La République Nouvelle est un mouvement citoyen ivoirien avec des représentants sur toute l’étendue du territoire national et partout ailleurs où la diaspora ivoirienne existe.
Nous avons donc des représentants dans les villes, les quartiers, les régions, les départements, les villages, au Maroc, en Tunisie, en France, aux USA et au Canada. L’implantation de La République Nouvelle est donc nationale et internationale.
Quelles sont les raisons de votre présence et de certaines rencontres avec des leaders politiques et leaders d’opinion à votre dernier passage en Côte d’Ivoire?
En juillet-août derniers (Ndlr:2018), j’ai rencontré des leaders politiques et leaders d’opinion pour parler de l’actualité politique mais surtout de l’avenir de la Côte d’Ivoire. Nous avons abordé les questions de cohésion sociale, du chômage et de l’employabilité des jeunes, des enjeux des élections municipales à venir et surtout de l’intérêt des échéances électorales de 2020.
Quel regard portez-vous sur la politique ivoirienne ?
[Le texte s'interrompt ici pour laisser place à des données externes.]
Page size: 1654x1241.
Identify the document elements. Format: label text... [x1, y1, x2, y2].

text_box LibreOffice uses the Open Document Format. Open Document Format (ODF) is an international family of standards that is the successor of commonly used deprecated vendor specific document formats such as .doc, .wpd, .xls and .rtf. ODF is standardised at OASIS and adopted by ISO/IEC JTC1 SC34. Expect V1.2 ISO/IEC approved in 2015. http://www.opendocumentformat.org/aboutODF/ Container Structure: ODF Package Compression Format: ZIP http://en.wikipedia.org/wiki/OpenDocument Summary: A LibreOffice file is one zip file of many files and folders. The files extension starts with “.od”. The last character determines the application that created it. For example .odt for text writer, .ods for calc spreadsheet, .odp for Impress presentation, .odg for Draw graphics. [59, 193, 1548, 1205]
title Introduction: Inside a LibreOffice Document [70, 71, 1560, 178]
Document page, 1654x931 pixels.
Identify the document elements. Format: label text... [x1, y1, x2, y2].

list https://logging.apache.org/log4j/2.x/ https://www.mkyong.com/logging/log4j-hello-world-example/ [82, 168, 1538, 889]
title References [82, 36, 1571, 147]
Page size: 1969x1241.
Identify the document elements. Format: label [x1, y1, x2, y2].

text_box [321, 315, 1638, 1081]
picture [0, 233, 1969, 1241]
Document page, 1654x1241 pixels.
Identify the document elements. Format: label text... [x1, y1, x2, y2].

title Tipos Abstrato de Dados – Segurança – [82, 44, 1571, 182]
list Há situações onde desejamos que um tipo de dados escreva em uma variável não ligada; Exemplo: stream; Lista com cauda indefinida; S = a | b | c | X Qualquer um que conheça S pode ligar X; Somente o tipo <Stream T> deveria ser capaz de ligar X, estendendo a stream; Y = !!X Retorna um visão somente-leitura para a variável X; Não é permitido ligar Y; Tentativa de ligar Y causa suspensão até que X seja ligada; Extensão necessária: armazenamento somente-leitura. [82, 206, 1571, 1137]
La politique ivoirienne se trouve à la croisée des chemins avec différentes voies qui s’ouvrent à elle. Une génération part, une autre arrive. Les oligarques de l’ancien système qui bénéficiaient de tous les avantages et autres droits, sentent leurs intérêts menacés et font tout pour s’opposer au changement qui se pointe à l’horizon. C’est une réaction normale, mais le pays doit avancer. Il appartient à nous, la nouvelle génération de prouver que nous avons été bien formés et que nous sommes prêts pour présider aux destinées de cette Nation. Nous, à La République Nouvelle, nous sommes prêts.
Quelle analyse faites-vous sur le Rhdp, et surtout la sortie de Bédié de cette coalition politique?
Pour mieux comprendre, faisons la genèse des choses. Toute création, toute naissance obéit à deux facteurs : envie ou nécessité (obligation).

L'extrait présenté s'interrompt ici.